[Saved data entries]
------------------------------
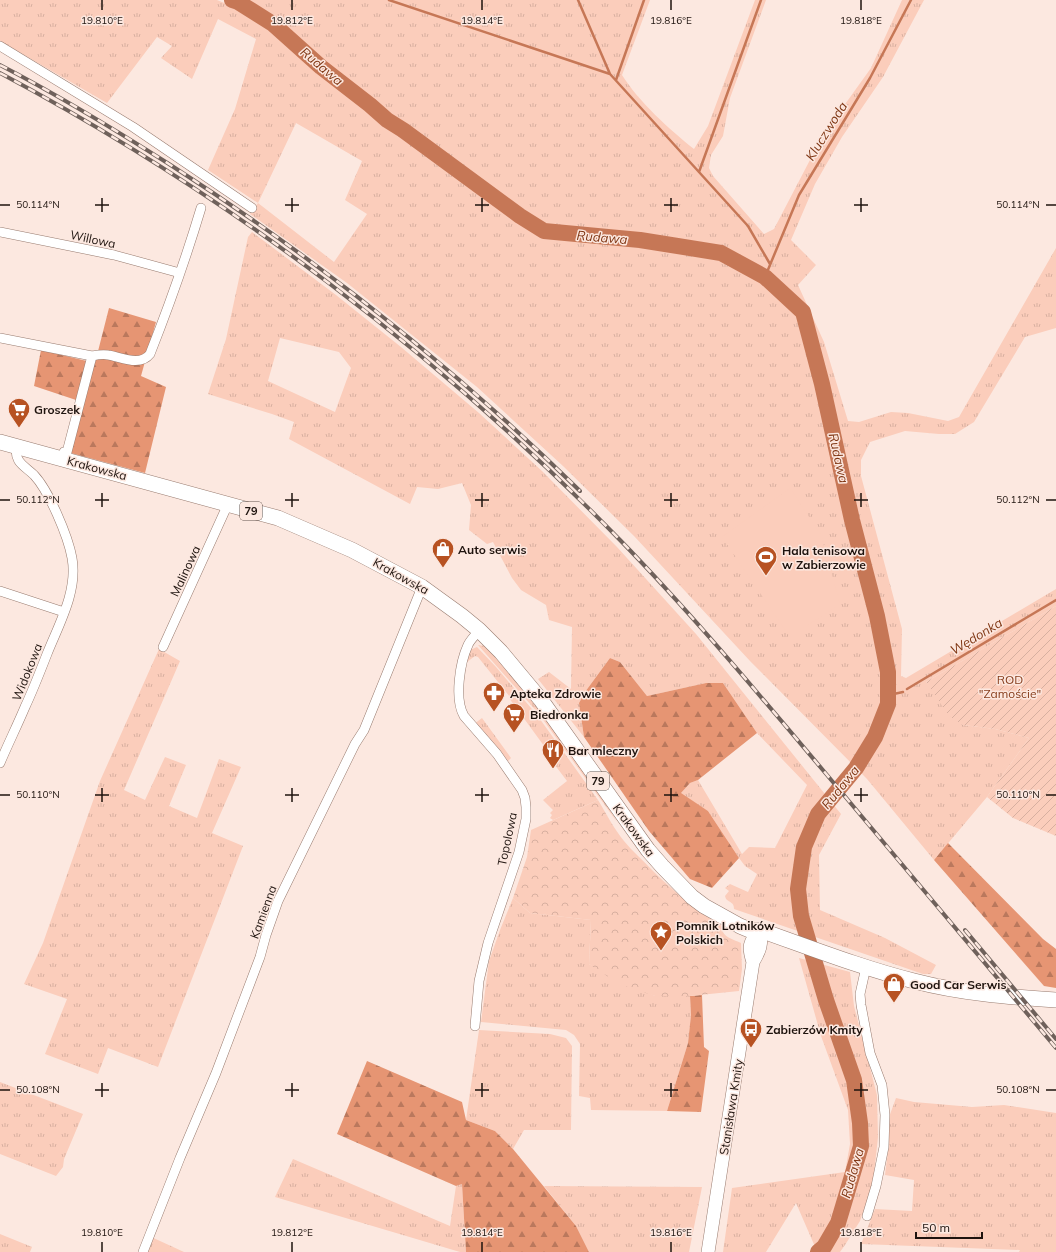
<svg xmlns="http://www.w3.org/2000/svg" width="1056" height="1252" viewBox="0 0 1056 1252" font-family="Mulish,sans-serif">
	<defs>
		<pattern id="grass-tufts" width="24" height="20" patternUnits="userSpaceOnUse"><rect width="24" height="20" fill="#fbcdbb"/><path d="M3 7l-1-3M5 7V3M7 7l1-3M15 17l-1-3M17 17v-4M19 17l1-3" fill="none" stroke="#d7afa0"/></pattern>
		<pattern id="forest-firs" width="22" height="20" patternUnits="userSpaceOnUse"><rect width="22" height="20" fill="#e69573"/><path d="M5 1l3.5 6h-7zM16 11l3.5 6h-7z" fill="#ba785d"/></pattern>
		<pattern id="park-crowns" width="20" height="18" patternUnits="userSpaceOnUse"><rect width="20" height="18" fill="#fbcdbb"/><path d="M2 6a3 3 0 1 1 6 0M12 15a3 3 0 1 1 6 0" fill="none" stroke="#d7afa0"/></pattern>
		<pattern id="garden-furrows" width="10" height="10" patternUnits="userSpaceOnUse"><rect width="10" height="10" fill="#fbcdbb"/><path d="M-1 1l2-2M0 10L10 0M9 11l2-2" fill="none" stroke="#d7afa0"/></pattern>
	</defs>
	<rect width="100%" height="100%" fill="#fce8e0"/>
	<!-- grass -->
	<path fill="url(#grass-tufts)" fill-rule="evenodd" d="M0 0H217L229 5 231 0H650L622 75C639 102 669 129 694 149L708 126 755 0H766L730 98 723 136 711 155 709 168 713 176 764 234 774 229 811 158 838 114 871 68 902 0H924L883 77 842 137 815 184 791 240 816 265 798 285 824 342 848 421 859 422 891 412 908 413 948 421 959 417 1056 248V328L1025 337 974 422 955 434H939L905 431 870 442 861 460V476L902 629 901 676 906 678 1056 589V606L926 682 963 725 995 729 1029 738 987 797 934 860 867 779 750 661 634 536 563 466 477 387 347 283 250 214 258 203 208 170 235 109 256 39 218 19 192 79 161 58 172 46 157 37 107 103 0 41ZM296 123 362 161 345 200 367 214 334 262 258 203Z
		M252 232 336 295 401 347 479 413 542 471 617 547 696 634 841 814 819 855 820 910 885 938 936 965 931 974H923L734 909C734 902 730 903 726 899L725 896 729 891 725 888 730 884 748 892 757 874 745 866 739 858 708 811 680 794 690 783 698 780 742 854 749 847 775 848 807 785 757 733 723 683H706L647 696 620 662 610 658 585 692 579 703 584 737 538 679 549 672 571 689 572 627 549 620 546 605 521 590 512 578 493 542 487 544 469 530 471 505 462 483 438 489 417 487 410 504 289 439 294 422 272 414 208 394 226 339 248 237ZM280 338 339 352 351 368 335 412 268 381Z
		M478 645 485 646 505 667 550 723 602 797 617 822 539 714Z
		M477 647 496 667 537 715 598 800 553 820 550 818 552 815 550 813 553 810 543 800 567 781 545 752 547 750 509 698 510 697 478 657 475 656 467 662 470 650Z
		M159 649 180 661 124 790 145 800 165 757 186 765 169 806 197 818 219 759 241 767 212 833 243 846 158 1067 108 1048 98 1074 45 1054 67 999 24 984 43 943 100 781Z
		M482 718 511 758 508 761 501 752 474 724Z
		M513 898 530 913 591 920 589 964 655 996H690L691 1015 688 1043 667 1111 591 1110 590 1098 579 1096 580 1044 574 1035 566 1030 481 1022 489 961 500 930Z
		M799 958 850 972 854 1006 877 1095 878 1137 873 1183 860 1221 845 1245 840 1252H813L816 1249 796 1203 766 1252H723L732 1188 845 1172 850 1144 848 1110 821 1036Z
		M479 1030 550 1034 566 1038 572 1046 571 1130H524L513 1149 495 1131 466 1120Z
		M0 1082 83 1114 64 1159 63 1167 56 1176 0 1154Z
		M896 1098 914 1102 972 1107 1004 1105 1056 1113V1252H1019L1020 1250 861 1244 875 1209 912 1211 914 1180 885 1175 889 1143V1117Z
		M293 1159 450 1226 456 1186 462 1184 466 1252H460L275 1197Z
		M544 1186 702 1187 689 1252H589L576 1226Z
		M0 1234 32 1247 30 1252H0Z
		M147 1235 184 1252H140Z"/>
	<!-- forest -->
	<path fill="url(#forest-firs)" d="M109 308 156 322 141 376 166 387 145 473 67 452 82 402 34 386 41 350 95 363Z
		M610 658 620 662 647 696 706 683H723L757 733 698 780 690 783 681 793 708 811 739 858 712 888 690 879 649 831 584 737 579 703 585 692Z
		M948 843 1043 939 1056 949V988L1044 986 934 860Z
		M702 995 704 1047 709 1051 701 1112 667 1111 688 1043 691 1015 690 996Z
		M367 1061 462 1102 466 1120 495 1131 513 1149 576 1226 589 1252H466L462 1184 456 1186 337 1134Z"/>
	<!-- park -->
	<path fill="url(#park-crowns)" d="M598 800C606 813 614 829 624 841 632 851 642 859 650 868 672 890 695 910 722 926 721 937 733 939 741 943L742 969 739 991 690 996H655L619 984 589 964 591 920 530 913 513 898 527 857 531 830Z"/>
	<!-- garden -->
	<path fill="url(#garden-furrows)" d="M1056 606V836L1013 818 987 797 1029 738 995 729 963 725 949 716 926 682Z"/>
	<!-- pitch -->
	<path fill="#fbcdbb" d="M790 488 821 535 840 604 790 637 722 537Z"/>
	<g fill="none" stroke-linecap="round" stroke-linejoin="round">
		<!-- stream -->
		<path stroke="#c67756" stroke-width="2.5" d="M389 0 610 74
			M578 0 610 74 748 226 770 264
			M616 80 644 0
			M699 172 761 0
			M765 277 799 195 870 78 911 0
			M907 689 1056 600
			M889 695 903 692"/>
		<!-- river -->
		<path stroke="#c67756" stroke-width="16" d="M232 0 238 2 273 24 321 67 370 105 387 120 403 130 520 216 544 231 640 240 721 253 765 277 803 312 822 384 852 520 877 616 888 672V704L875 737 856 768 818 814 804 847 798 889 801 916 826 1000 854 1080 860 1123 861 1146 838 1223 824 1247 818 1252"/>
		<!-- street casing -->
		<g stroke="#987b6f" stroke-width="10">
			<path id="street" d="M0 46 133 127 252 208
				M0 232 114 255 180 273
				M0 338 92 356C97 355 103 354 108 355 121 357 140 367 150 354 169 306 186 258 201 208
				M63 459 64 452H67L92 356
				M0 591 64 612
				M163 647 228 504
				M0 763C8 744 17 726 25 707 33 690 40 672 47 654 59 624 78 591 72 558 68 536 49 491 34 475 25 466 13 462 17 446
				M866 967 860 994 861 1005 870 1053 882 1085 885 1115 884 1147 876 1186 867 1216
				M475 1026 479 981 488 943 519 852 526 819V807L525 798 522 790 497 754 464 716C454 699 460 662 468 645 470 640 476 635 479 630
				M143 1252 180 1158 216 1073 260 957 266 935 278 901 355 744 364 730 422 587"/>
		</g>
		<!-- secondary casing -->
		<g stroke="#987b6f" stroke-width="14">
			<path id="secondary" d="M753 962C748 947 749 942 760 930
				M708 1252 753 962C760 950 762 945 760 930"/>
		</g>
		<!-- primary casing -->
		<g stroke="#987b6f" stroke-width="16">
			<path id="primary" d="M0 442 278 518 352 550 422 587 462 616 479 630 501 652 541 700 648 850 662 866 692 897 704 906 740 926 752 931 760 930C811 948 862 968 914 981 960 993 1008 997 1056 1000"/>
		</g>
		<!-- street -->
		<use href="#street" stroke="#fff" stroke-width="9"/>
		<!-- secondary -->
		<use href="#secondary" stroke="#fff" stroke-width="13"/>
		<!-- primary -->
		<use href="#primary" stroke="#fff" stroke-width="15"/>
		<!-- rail casing -->
		<g stroke="#6f615b" stroke-width="4">
			<path id="rail" d="M0 65C58 95 114 129 169 164 317 259 455 368 580 491
				M0 73C229 195 439 354 620 540 691 613 756 691 822 769 900 862 978 955 1056 1048
				M965 930 1056 1039"/>
		</g>
		<!-- rail -->
		<use href="#rail" stroke="#fce8e0" stroke-width="2.5" stroke-dasharray="8" stroke-linecap="butt"/>
	</g>
	<!-- ticks -->
	<path fill="none" stroke="#1e130e" stroke-width="1.5" d="M102 0V10M292 0V10M482 0V10M671 0V10M861 0V10M102 198V212M292 198V212M482 198V212M671 198V212M861 198V212M0 205H10M95 205H109M285 205H299M475 205H489M664 205H678M854 205H868M1046 205H1056M102 493V507M292 493V507M482 493V507M671 493V507M861 493V507M0 500H10M95 500H109M285 500H299M475 500H489M664 500H678M854 500H868M1046 500H1056M102 788V802M292 788V802M482 788V802M671 788V802M861 788V802M0 795H10M95 795H109M285 795H299M475 795H489M664 795H678M854 795H868M1046 795H1056M102 1083V1097M292 1083V1097M482 1083V1097M671 1083V1097M861 1083V1097M0 1090H10M95 1090H109M285 1090H299M475 1090H489M664 1090H678M854 1090H868M1046 1090H1056M102 1242V1252M292 1242V1252M482 1242V1252M671 1242V1252M861 1242V1252"/>
	<!-- icons -->
	<defs>
		<g id="supermarket-pin" transform="scale(1.15)"><path d="M0 17L-7.5 6A9.5 9.5 0 1 1 7.5 6Z" fill="#b75222" stroke="#fce8e0"/><path d="M-6-5.5h2.5l.6 2H6L4.5 2H-2.5L-4.4-4H-6ZM-1.5 3.2a1.3 1.3 0 1 0 .1 0ZM3 3.2a1.3 1.3 0 1 0 .1 0Z" fill="#fff"/></g>
		<g id="shop-pin" transform="scale(1.15)"><path d="M0 17L-7.5 6A9.5 9.5 0 1 1 7.5 6Z" fill="#b75222" stroke="#fce8e0"/><path d="M-5-2.5h2.3a2.7 3.5 0 0 1 5.4 0H5L5.5 6h-11ZM-1.5-2.5h3a1.5 2.3 0 0 0-3 0Z" fill="#fff"/></g>
		<g id="stadium-pin" transform="scale(1.15)"><path d="M0 17L-7.5 6A9.5 9.5 0 1 1 7.5 6Z" fill="#b75222" stroke="#fce8e0"/><path d="M0-5a6.5 5 0 1 0 0 10a6.5 5 0 1 0 0-10ZM-3.5-1.8h7v3.6h-7Z" fill="#fff"/></g>
		<g id="pharmacy-pin" transform="scale(1.15)"><path d="M0 17L-7.5 6A9.5 9.5 0 1 1 7.5 6Z" fill="#b75222" stroke="#fce8e0"/><path d="M-2-6h4v4h4v4h-4v4h-4v-4h-4v-4h4Z" fill="#fff"/></g>
		<g id="restaurant-pin" transform="scale(1.15)"><path d="M0 17L-7.5 6A9.5 9.5 0 1 1 7.5 6Z" fill="#b75222" stroke="#fce8e0"/><path d="M-5-6h1v4h1v-4h1v4h1v-4h1v5L-1.5 .5V6h-2V.5L-5-1ZM5-6V6H3V1.5H1.5Q1.5-4 5-6Z" fill="#fff"/></g>
		<g id="sight-pin" transform="scale(1.15)"><path d="M0 17L-7.5 6A9.5 9.5 0 1 1 7.5 6Z" fill="#b75222" stroke="#fce8e0"/><path d="M0-6L1.8-2.2L6-1.7L2.9 1.2L3.7 5.4L0 3.3L-3.7 5.4L-2.9 1.2L-6-1.7L-1.8-2.2Z" fill="#fff"/></g>
		<g id="bus-pin" transform="scale(1.15)"><path d="M0 17L-7.5 6A9.5 9.5 0 1 1 7.5 6Z" fill="#b75222" stroke="#fce8e0"/><path d="M-5-6H5V4H4V6H2V4H-2V6H-4V4H-5ZM-3.5-4V0h7V-4ZM-3.5 1.2v1.5H-2V1.2ZM2 1.2v1.5H3.5V1.2Z" fill="#fff"/></g>
	</defs>
	<g fill-rule="evenodd">
		<use href="#supermarket-pin" x="19" y="409"/>
		<use href="#shop-pin" x="443" y="549"/>
		<use href="#stadium-pin" x="766" y="557"/>
		<use href="#pharmacy-pin" x="494" y="693"/>
		<use href="#supermarket-pin" x="514" y="714"/>
		<use href="#restaurant-pin" x="553" y="750"/>
		<use href="#sight-pin" x="661" y="932"/>
		<use href="#shop-pin" x="894" y="984"/>
		<use href="#bus-pin" x="751" y="1029"/>
	</g>
	<g text-anchor="middle" dominant-baseline="central" stroke-width="3" stroke-linejoin="round" paint-order="stroke">
		<!-- shield labels -->
		<g fill="#fce8e0" stroke="#61534d" stroke-width="1">
			<rect x="240" y="502" width="22" height="18" rx="3"/>
			<rect x="587" y="772" width="22" height="18" rx="3"/>
		</g>
		<g font-size="11" font-weight="bold" fill="#1e130e">
			<text x="251" y="511">79</text>
			<text x="598" y="781">79</text>
		</g>
		<!-- street labels -->
		<g font-size="12" fill="#1e130e" stroke="#fce8e0">
			<text transform="translate(93 239) rotate(12)">Willowa</text>
			<text transform="translate(97 468) rotate(15)">Krakowska</text>
			<text transform="translate(185 571) rotate(-65)">Malinowa</text>
			<text transform="translate(401 576) rotate(29)">Krakowska</text>
			<text transform="translate(27 672) rotate(-68)">Widokowa</text>
			<text transform="translate(634 830) rotate(54)">Krakowska</text>
			<text transform="translate(507 839) rotate(-78)">Topolowa</text>
			<text transform="translate(263 912) rotate(-70)">Kamienna</text>
			<text transform="translate(731 1107) rotate(-81)">Stanisława Kmity</text>
		</g>
		<!-- poi labels -->
		<g font-size="12" font-weight="bold" fill="#1e130e" stroke="#fce8e0" text-anchor="start">
			<text x="34" y="409">Groszek</text>
			<text x="458" y="549">Auto serwis</text>
			<text x="782" y="550">Hala tenisowa<tspan x="782" dy="14">w Zabierzowie</tspan></text>
			<text x="510" y="693">Apteka Zdrowie</text>
			<text x="530" y="714">Biedronka</text>
			<text x="568" y="750">Bar mleczny</text>
			<text x="676" y="925">Pomnik Lotników<tspan x="676" dy="14">Polskich</tspan></text>
			<text x="910" y="984">Good Car Serwis</text>
			<text x="766" y="1029">Zabierzów Kmity</text>
		</g>
		<!-- park labels -->
		<g font-size="12" fill="#863c1a" stroke="#fce8e0">
			<text x="1010" y="679">ROD<tspan x="1010" dy="14">"Zamoście"</tspan></text>
		</g>
		<!-- water labels -->
		<g font-size="13" font-style="italic" fill="#803714" stroke="#fce8e0">
			<text transform="translate(322 66) rotate(40)">Rudawa</text>
			<text transform="translate(826 131) rotate(-58)">Kluczwoda</text>
			<text transform="translate(602 237) rotate(5)">Rudawa</text>
			<text transform="translate(839 458) rotate(77)">Rudawa</text>
			<text transform="translate(976 636) rotate(-31)">Wędonka</text>
			<text transform="translate(840 787) rotate(-51)">Rudawa</text>
			<text transform="translate(852 1173) rotate(-74)">Rudawa</text>
		</g>
	</g>
	<g font-size="10" text-anchor="middle" fill="#1e130e" stroke="#fce8e0" stroke-width="3" stroke-linejoin="round" paint-order="stroke">
		<text x="102" y="24">19.810°E</text>
		<text x="292" y="24">19.812°E</text>
		<text x="482" y="24">19.814°E</text>
		<text x="671" y="24">19.816°E</text>
		<text x="861" y="24">19.818°E</text>
		<text x="38" y="208">50.114°N</text>
		<text x="1018" y="208">50.114°N</text>
		<text x="38" y="503">50.112°N</text>
		<text x="1018" y="503">50.112°N</text>
		<text x="38" y="798">50.110°N</text>
		<text x="1018" y="798">50.110°N</text>
		<text x="38" y="1093">50.108°N</text>
		<text x="1018" y="1093">50.108°N</text>
		<text x="102" y="1236">19.810°E</text>
		<text x="292" y="1236">19.812°E</text>
		<text x="482" y="1236">19.814°E</text>
		<text x="671" y="1236">19.816°E</text>
		<text x="861" y="1236">19.818°E</text>
	</g>
	<!-- scale -->
	<path d="M916 1232v6h66v-6" fill="none" stroke="#1e130e" stroke-width="2"/>
	<text x="922" y="1232" font-size="12" fill="#1e130e" stroke="#fce8e0" stroke-width="3" paint-order="stroke">50 m</text>
</svg>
------------------------------
_EXERCISE INSTRUCTIONS_:
An exact, complete copy of the lines above from the one with "<!-- secondary casing -->" through the one with "<!-- rail casing -->" is the whole answer.

_REPLY_:
		<!-- secondary casing -->
		<g stroke="#987b6f" stroke-width="14">
			<path id="secondary" d="M753 962C748 947 749 942 760 930
				M708 1252 753 962C760 950 762 945 760 930"/>
		</g>
		<!-- primary casing -->
		<g stroke="#987b6f" stroke-width="16">
			<path id="primary" d="M0 442 278 518 352 550 422 587 462 616 479 630 501 652 541 700 648 850 662 866 692 897 704 906 740 926 752 931 760 930C811 948 862 968 914 981 960 993 1008 997 1056 1000"/>
		</g>
		<!-- street -->
		<use href="#street" stroke="#fff" stroke-width="9"/>
		<!-- secondary -->
		<use href="#secondary" stroke="#fff" stroke-width="13"/>
		<!-- primary -->
		<use href="#primary" stroke="#fff" stroke-width="15"/>
		<!-- rail casing -->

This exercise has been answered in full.